I kept my eyes pointed at her, wiped the hostility away with the thought of my boy being left alone with my parents. Lizette, in her ivory linen pant suit straight off the rack at Sears, strolled up to the witness box, raised her right hand, and swore to tell the truth while I bit the inside of my cheek to keep my face impassive. She took her seat and my gaze never managed to break free of hers.
From the grin on his face, Cal had started springing mental cartwheels in anticipation. I remained staring at Lightener. Her glare spoke volumes and I smiled, testing the waters. She squinted hard.
“Good morning, Ms. Lightener.”
Grace clenched her pencil as Cal spoke.
“Good morning.”
“On June fourth of last year, where did you work?”
“In the bakery I owned with Jocelyn Shaw.”
The ridiculous cartoon voice and her oversized man body were at complete odds with one another, and I hid an inappropriate giggle behind my hand.

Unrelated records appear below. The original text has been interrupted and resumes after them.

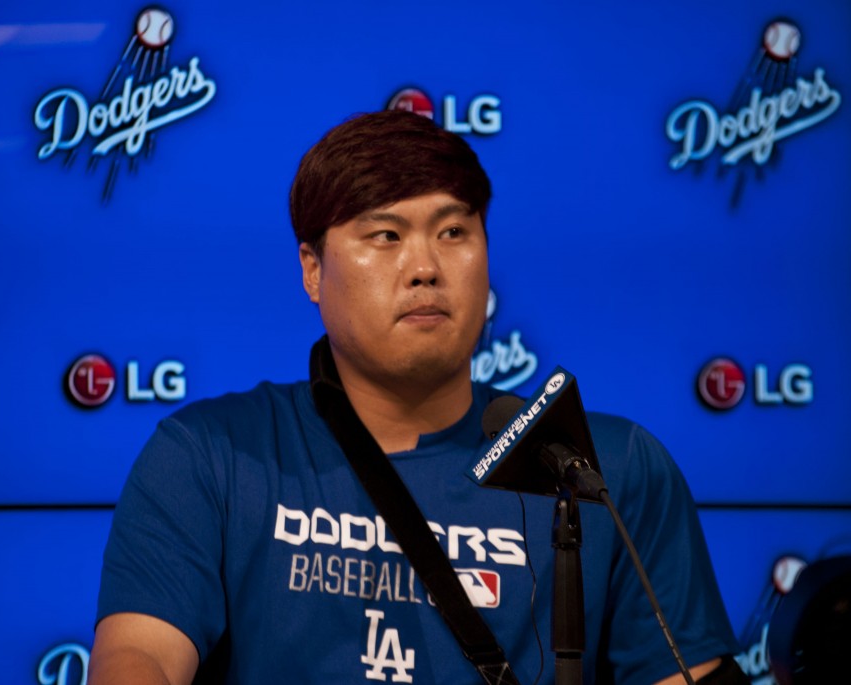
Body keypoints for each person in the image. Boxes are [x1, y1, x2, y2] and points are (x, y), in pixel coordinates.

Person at [88, 110, 746, 684]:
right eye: (387, 235)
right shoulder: (211, 456)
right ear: (312, 269)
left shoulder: (603, 466)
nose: (426, 266)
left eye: (454, 232)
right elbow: (138, 653)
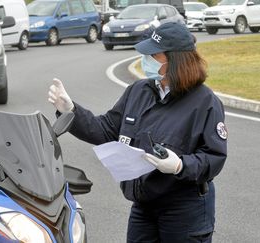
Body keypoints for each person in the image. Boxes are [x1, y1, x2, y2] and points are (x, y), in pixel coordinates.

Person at [48, 22, 227, 242]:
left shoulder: (205, 102)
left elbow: (214, 157)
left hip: (185, 210)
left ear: (176, 60)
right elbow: (105, 129)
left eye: (154, 54)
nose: (146, 60)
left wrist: (180, 165)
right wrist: (70, 111)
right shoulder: (138, 91)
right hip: (144, 205)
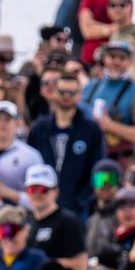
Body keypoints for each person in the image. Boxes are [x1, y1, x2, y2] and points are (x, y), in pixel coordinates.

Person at [26, 73, 108, 220]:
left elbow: (100, 167)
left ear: (79, 95)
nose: (66, 96)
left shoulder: (91, 128)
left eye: (72, 92)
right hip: (42, 204)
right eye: (62, 92)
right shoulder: (39, 127)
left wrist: (85, 200)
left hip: (78, 208)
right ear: (55, 93)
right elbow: (29, 164)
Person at [21, 164, 88, 259]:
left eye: (43, 189)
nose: (37, 193)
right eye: (32, 189)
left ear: (55, 191)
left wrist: (40, 265)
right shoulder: (26, 222)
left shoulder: (68, 221)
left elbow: (80, 264)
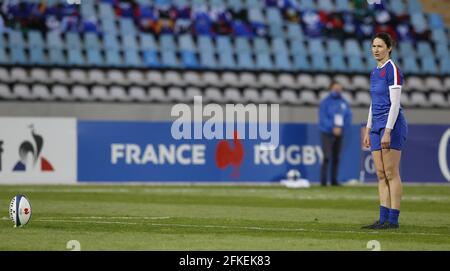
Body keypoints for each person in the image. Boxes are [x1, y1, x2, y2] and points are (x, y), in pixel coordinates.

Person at [361, 32, 408, 230]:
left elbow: (395, 105)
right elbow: (374, 103)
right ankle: (382, 218)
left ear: (389, 48)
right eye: (373, 46)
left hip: (392, 125)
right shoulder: (374, 72)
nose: (376, 50)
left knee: (391, 172)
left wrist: (387, 131)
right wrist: (368, 128)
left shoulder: (393, 70)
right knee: (380, 173)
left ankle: (393, 220)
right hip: (376, 126)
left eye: (380, 46)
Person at [318, 81, 352, 186]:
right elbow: (323, 117)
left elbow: (348, 117)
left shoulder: (344, 102)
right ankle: (323, 181)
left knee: (336, 157)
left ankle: (334, 180)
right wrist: (332, 128)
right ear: (331, 88)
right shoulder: (325, 102)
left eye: (339, 88)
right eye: (335, 88)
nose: (337, 90)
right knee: (327, 156)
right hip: (327, 132)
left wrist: (341, 128)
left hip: (339, 133)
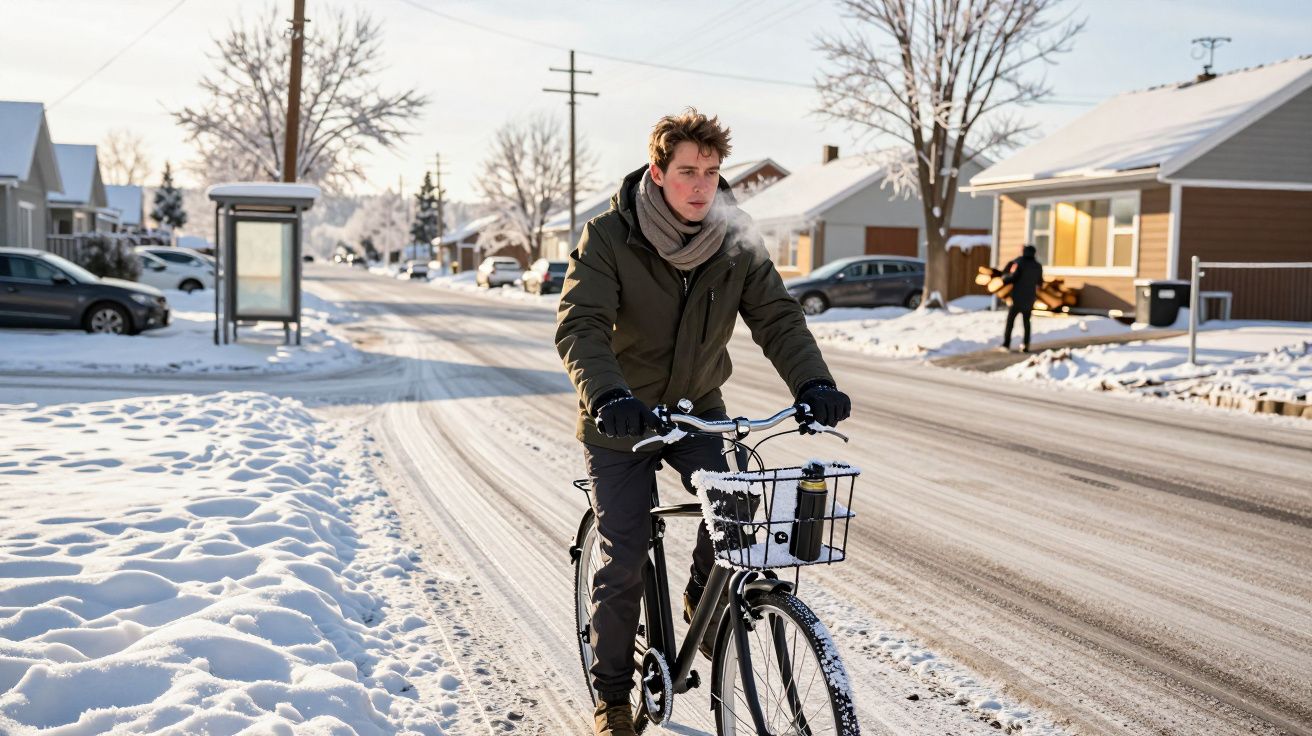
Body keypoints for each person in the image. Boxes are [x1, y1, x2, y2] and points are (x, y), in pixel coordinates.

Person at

I prayed Cal stayed with the boring, mundane questions rather than jumping to the gasp-inspiring scandal version she probably couldn’t wait to deliver.
“At the time, I owned half of the business and I worked the counter, made donuts, and handled business transactions.”
“On June fourth, did you speak with Sean Turner?”
She nodded. Her coal black hair, cut short around her face, caught the light of the overhead fluorescents, making it seem almost Elvis Blue. “He came in looking for Jocelyn. She was gone so I asked if I could help him. He asked if I knew Danielle.”
“And did you?”
“I’d only met her once before, but I’d heard a lot about her.” Her frown dug deep into the lines around her lips.
“Did Mr. Turner share with you the reason he wanted to speak with Jocelyn?”
“About her brother, Simon, and his new relationship with
her
.”
Wow.
She pointed a finger in my direction.
“And what about their relationship?” His smirk, as he turned to face me, said Cal loved this a little too much.
I hated him for it.
“He said she had some big secret. He said he would see her in hell before he let her have his son.” Yeah. She flipped me a mental bird with that one.
Cal nodded. “Did Mr. Turner give you anything to give to Mrs. Shaw?”
Lizette nodded and licked her lips. I clenched my fist but remained seated as I waited for the answer. She paused and looked around Cal at me. “Yes, he did.”